Ó TEMPO, AVANÇA PARA TRÁS

Teatro D.Maria II

Ó TEMPO, AVANÇA PARA TRÁS

Ó TEMPO, AVANÇA PARA TRÁS
7, 0, 2, 10… está activado o modo cosmovisão do futuro. Abram-se os espaços.

Catarina Homem Marques

Viagens no tempo. Portais. Forças de resistência intergalácticas. Podia ser uma história de ficção científica, isto se a ficção científica tivesse por hábito incluir corpos negros nas suas visões de futuro (ou de passado). Não tem, mas “Cosmos”, a nova criação de Cleo Diará, Isabél Zuaa e Nádia Iracema, em cena no Teatro Nacional D. Maria II até 3 de Julho, existe também para agitar isso.

“Precisas de muita energia para conseguir tirar essa perspectiva negativa que o continente europeu ou o Ocidente sempre teve sobre o continente africano”, diz Isabél Zuaa na entrevista para a folha de sala. E essa energia parece subir toda ao palco com as dez “corpas” que dão vida a este espectáculo, que gritam e gargalham, que entram no ritmo e se suspendem, que batem com os pés ou brindam ao amor, que batem no peito com raiva mas também nos chamam para dançar.
A dominar o palco, acima de tudo o resto, ergue-se um enorme embondeiro. À primeira vista, pode parecer um cenário de morte, de corpos pendurados sem vida. Mas em “Cosmos” há que revirar a perspectiva, as expectativas, as ideias feitas: aquelas pessoas penduradas afinal renascem, afinal são fruta madura, afinal embarcam e regressam da viagem.

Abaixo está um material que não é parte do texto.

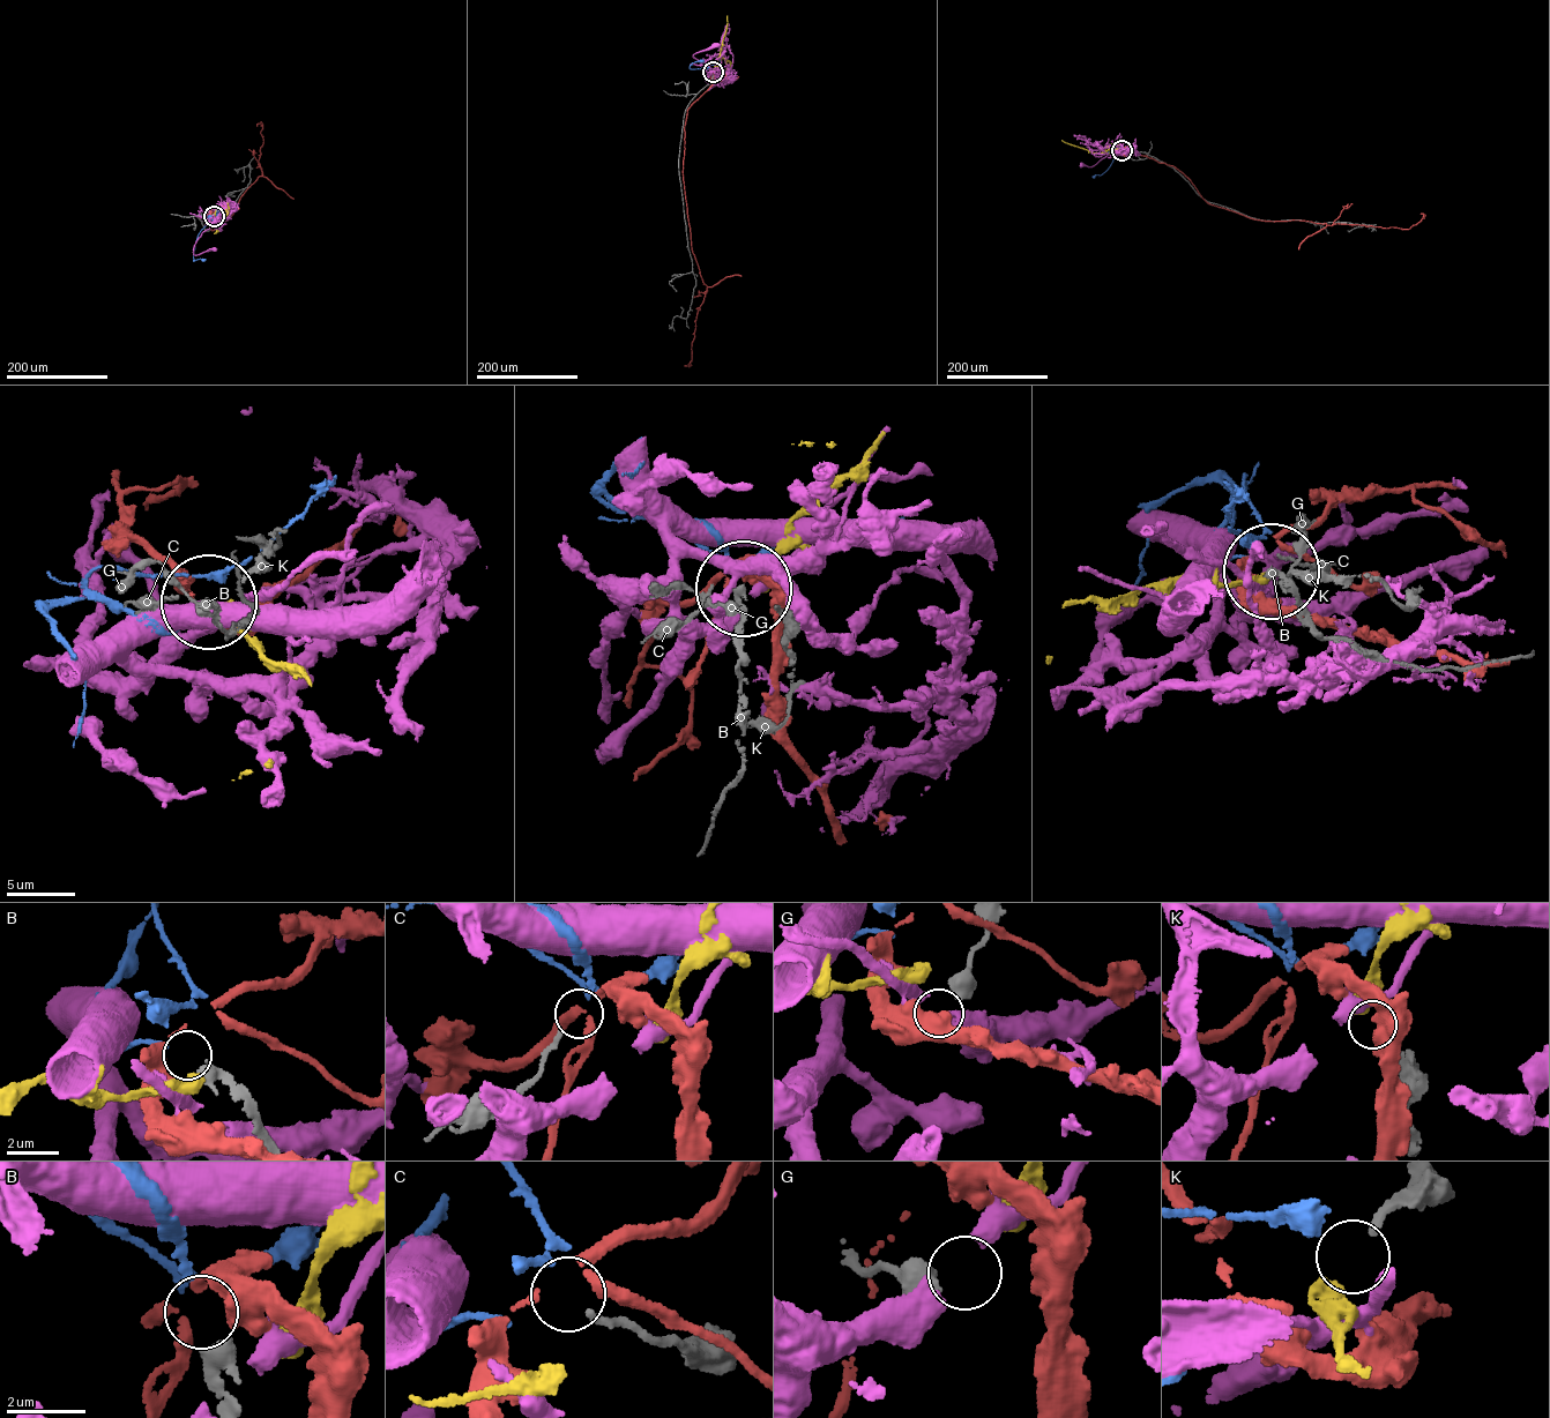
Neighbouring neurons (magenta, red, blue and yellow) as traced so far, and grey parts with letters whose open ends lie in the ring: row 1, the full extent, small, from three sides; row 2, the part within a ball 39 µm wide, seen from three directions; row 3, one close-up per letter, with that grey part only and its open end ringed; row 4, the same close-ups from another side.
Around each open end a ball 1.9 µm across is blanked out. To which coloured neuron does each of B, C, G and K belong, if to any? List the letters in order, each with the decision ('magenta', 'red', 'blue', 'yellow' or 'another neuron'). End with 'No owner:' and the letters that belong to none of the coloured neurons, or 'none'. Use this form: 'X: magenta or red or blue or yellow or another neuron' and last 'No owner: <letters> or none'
B: blue
C: another neuron
G: another neuron
K: yellow
No owner: C, G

O caminho é da caminhante, dizem-nos. Ela que parte em busca de cura e libertação. A tua dor não é a minha dor, lembram-nos, mas há dores das quais ninguém pode fugir. Há jornadas que convocam um «processo colectivo de resgate», mas há também, sempre, o indivíduo – porque estas mulheres não têm de representar todas as mulheres, estes corpos negros não são todos os corpos negros, mas estão ali para ocupar espaços, abrir portas, bater portões.

“Resgatar” é a palavra de ordem neste segundo momento de um tríptico teatral iniciado antes com a peça “Aurora Negra”. Resgatar as mulheres que voltam da viagem, resgatar a auto-estima, resgatar o primeiro navio que partiu de Luanda para transportar escravos, resgatar o passado, o futuro, a memória – que pode ser celular, emocional, espiritual. Resgatar, em suma, a humanidade, usando para isso um tempo espiralar, com várias camadas, essa filosofia africana que nos faz ser em frente daquele palco também o Sankofa, o pássaro mitológico que avança a olhar para trás. “O tempo nunca foi uma linha.”

Em “Cosmos”, viaja-se então no tempo para tentar mudar alguma coisa que falhou enormemente lá atrás. E volta-se para uma festa de roupas garridas, entre o desafio e a esperança, enfrentando o banzo (esse vazio, essa nostalgia) com cabazes irónicos de oferendas e a possibilidade de uma nova cosmovisão para o presente e para o futuro.